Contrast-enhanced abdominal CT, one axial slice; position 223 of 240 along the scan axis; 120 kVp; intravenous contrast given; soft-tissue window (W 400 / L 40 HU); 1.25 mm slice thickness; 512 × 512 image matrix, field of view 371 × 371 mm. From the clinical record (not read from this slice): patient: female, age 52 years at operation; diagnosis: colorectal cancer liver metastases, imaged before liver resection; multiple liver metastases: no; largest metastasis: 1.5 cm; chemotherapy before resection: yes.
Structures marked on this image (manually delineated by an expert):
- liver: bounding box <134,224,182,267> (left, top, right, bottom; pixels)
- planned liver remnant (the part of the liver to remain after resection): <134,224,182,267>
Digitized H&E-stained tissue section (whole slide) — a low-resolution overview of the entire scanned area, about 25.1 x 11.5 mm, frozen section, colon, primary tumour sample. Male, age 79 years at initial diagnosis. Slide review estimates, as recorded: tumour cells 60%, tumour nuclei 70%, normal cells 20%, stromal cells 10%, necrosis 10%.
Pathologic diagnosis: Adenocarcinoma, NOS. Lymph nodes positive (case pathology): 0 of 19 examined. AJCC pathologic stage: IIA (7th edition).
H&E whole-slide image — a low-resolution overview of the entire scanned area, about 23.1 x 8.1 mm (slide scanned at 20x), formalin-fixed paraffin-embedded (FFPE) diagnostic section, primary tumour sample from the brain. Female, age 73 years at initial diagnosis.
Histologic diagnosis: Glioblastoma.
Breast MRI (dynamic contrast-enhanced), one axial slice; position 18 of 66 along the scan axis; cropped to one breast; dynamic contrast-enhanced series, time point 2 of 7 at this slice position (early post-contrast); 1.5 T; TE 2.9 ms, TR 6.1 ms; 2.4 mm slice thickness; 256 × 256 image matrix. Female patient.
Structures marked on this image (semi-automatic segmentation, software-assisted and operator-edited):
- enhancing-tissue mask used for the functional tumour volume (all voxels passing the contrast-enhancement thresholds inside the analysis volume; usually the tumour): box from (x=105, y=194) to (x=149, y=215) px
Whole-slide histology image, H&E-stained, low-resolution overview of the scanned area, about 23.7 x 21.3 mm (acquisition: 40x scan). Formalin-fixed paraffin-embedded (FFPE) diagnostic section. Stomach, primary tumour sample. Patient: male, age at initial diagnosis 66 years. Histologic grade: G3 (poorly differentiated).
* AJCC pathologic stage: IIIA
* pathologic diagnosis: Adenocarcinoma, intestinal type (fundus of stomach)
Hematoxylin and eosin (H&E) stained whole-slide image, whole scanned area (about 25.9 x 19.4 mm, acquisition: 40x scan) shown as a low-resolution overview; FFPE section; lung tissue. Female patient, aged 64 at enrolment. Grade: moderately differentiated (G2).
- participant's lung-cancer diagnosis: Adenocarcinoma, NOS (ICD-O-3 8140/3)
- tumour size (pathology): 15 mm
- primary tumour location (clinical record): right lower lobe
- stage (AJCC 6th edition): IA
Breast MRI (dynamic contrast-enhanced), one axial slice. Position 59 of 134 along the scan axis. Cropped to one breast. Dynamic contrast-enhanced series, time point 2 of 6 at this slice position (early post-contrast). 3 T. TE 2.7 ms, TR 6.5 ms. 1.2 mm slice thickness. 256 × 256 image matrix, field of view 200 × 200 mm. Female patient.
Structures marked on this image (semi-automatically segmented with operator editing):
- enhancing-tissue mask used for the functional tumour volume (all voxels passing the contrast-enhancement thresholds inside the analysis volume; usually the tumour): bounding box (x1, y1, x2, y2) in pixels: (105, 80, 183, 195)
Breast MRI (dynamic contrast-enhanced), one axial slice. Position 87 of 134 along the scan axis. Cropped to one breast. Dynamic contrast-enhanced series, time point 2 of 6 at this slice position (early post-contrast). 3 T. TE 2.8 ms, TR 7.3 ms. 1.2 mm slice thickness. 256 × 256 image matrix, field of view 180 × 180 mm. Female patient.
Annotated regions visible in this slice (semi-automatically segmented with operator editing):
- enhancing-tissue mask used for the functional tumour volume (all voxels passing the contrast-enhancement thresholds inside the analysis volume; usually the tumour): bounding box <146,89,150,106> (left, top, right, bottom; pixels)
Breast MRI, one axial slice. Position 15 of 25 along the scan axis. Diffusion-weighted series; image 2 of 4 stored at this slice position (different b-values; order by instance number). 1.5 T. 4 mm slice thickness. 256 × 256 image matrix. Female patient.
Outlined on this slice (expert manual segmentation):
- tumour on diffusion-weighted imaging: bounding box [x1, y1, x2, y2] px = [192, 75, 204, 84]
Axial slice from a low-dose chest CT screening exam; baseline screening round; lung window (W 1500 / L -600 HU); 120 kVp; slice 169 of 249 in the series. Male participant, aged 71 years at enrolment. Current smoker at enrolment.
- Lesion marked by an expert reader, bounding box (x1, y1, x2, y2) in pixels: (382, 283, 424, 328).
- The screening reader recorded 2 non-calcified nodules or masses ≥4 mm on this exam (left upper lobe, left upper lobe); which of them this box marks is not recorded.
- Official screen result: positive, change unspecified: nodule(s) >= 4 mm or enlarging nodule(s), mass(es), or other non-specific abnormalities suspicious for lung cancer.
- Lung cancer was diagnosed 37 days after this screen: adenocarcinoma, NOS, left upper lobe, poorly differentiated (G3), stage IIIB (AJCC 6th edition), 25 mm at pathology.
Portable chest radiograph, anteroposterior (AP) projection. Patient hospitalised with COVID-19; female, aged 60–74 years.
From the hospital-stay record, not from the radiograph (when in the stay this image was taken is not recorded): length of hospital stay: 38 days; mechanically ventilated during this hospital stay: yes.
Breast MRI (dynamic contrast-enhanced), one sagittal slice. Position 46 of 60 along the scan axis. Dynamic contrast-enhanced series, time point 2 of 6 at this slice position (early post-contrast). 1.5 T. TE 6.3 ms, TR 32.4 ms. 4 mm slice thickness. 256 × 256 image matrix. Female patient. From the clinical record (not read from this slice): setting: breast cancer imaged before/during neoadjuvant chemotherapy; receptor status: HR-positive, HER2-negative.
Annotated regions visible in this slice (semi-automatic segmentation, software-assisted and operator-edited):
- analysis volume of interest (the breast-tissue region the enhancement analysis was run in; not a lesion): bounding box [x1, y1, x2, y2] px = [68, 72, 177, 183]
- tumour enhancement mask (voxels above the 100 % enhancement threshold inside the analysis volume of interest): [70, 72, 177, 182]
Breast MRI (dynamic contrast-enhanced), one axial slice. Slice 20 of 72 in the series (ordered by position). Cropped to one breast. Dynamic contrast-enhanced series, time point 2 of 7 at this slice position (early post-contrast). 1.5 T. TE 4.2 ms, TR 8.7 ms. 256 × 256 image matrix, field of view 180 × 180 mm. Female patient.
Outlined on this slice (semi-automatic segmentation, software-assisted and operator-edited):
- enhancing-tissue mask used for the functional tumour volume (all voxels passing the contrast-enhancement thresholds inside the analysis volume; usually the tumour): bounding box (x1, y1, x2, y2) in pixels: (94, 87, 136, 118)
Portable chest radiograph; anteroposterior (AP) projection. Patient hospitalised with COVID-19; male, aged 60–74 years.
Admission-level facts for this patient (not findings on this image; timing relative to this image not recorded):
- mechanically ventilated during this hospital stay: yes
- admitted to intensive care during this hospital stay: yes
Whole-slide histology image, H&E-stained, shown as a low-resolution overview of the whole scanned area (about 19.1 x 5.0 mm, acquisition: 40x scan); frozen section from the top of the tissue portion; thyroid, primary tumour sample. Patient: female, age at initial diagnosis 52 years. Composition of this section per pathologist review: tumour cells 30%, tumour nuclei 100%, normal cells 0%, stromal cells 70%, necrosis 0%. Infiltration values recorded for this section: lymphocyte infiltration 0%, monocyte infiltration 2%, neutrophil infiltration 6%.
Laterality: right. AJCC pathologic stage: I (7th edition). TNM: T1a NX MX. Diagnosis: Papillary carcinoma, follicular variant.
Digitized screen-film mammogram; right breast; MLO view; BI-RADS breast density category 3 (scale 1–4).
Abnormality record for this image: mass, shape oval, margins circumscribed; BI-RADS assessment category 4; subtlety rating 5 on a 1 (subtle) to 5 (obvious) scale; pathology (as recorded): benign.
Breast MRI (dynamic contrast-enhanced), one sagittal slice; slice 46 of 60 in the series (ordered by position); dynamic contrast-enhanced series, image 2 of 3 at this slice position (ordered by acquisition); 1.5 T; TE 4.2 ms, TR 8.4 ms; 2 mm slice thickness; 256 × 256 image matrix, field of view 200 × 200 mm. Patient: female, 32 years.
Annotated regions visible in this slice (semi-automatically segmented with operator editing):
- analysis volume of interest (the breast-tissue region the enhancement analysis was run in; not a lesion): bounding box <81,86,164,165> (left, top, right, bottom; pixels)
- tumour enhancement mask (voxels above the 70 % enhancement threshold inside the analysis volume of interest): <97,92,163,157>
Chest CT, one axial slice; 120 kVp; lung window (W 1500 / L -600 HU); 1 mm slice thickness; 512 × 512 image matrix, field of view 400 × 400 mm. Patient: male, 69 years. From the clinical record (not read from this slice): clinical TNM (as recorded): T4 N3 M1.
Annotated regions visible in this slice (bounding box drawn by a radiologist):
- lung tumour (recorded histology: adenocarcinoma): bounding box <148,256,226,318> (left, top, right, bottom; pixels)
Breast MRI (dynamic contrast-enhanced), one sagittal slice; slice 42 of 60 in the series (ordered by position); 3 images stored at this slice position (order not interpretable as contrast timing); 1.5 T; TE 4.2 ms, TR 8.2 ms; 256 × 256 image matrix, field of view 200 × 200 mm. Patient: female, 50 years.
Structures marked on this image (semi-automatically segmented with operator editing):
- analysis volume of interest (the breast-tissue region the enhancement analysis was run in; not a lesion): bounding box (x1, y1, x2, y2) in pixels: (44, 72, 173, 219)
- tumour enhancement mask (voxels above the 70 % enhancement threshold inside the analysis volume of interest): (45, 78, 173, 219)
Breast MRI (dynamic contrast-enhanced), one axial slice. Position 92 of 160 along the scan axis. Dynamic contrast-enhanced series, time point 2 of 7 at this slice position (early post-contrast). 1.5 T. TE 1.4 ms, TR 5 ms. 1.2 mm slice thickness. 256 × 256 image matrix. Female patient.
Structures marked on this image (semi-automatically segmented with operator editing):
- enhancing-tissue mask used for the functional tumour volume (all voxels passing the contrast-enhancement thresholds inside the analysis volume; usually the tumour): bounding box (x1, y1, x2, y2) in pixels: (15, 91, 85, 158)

────────────────────

▶ [TASK] Where the data above reaches the line holding "- The screening", begin printing, and stop after the line holding "Breast MRI (dynamic contrast-enhanced), one sagittal slice.". Each line must be reproduced exactly, with nothing else added.

▶ [RESULT OF THIS EXERCISE]
- The screening reader recorded 2 non-calcified nodules or masses ≥4 mm on this exam (left upper lobe, left upper lobe); which of them this box marks is not recorded.
- Official screen result: positive, change unspecified: nodule(s) >= 4 mm or enlarging nodule(s), mass(es), or other non-specific abnormalities suspicious for lung cancer.
- Lung cancer was diagnosed 37 days after this screen: adenocarcinoma, NOS, left upper lobe, poorly differentiated (G3), stage IIIB (AJCC 6th edition), 25 mm at pathology.
Portable chest radiograph, anteroposterior (AP) projection. Patient hospitalised with COVID-19; female, aged 60–74 years.
From the hospital-stay record, not from the radiograph (when in the stay this image was taken is not recorded): length of hospital stay: 38 days; mechanically ventilated during this hospital stay: yes.
Breast MRI (dynamic contrast-enhanced), one sagittal slice. Position 46 of 60 along the scan axis. Dynamic contrast-enhanced series, time point 2 of 6 at this slice position (early post-contrast). 1.5 T. TE 6.3 ms, TR 32.4 ms. 4 mm slice thickness. 256 × 256 image matrix. Female patient. From the clinical record (not read from this slice): setting: breast cancer imaged before/during neoadjuvant chemotherapy; receptor status: HR-positive, HER2-negative.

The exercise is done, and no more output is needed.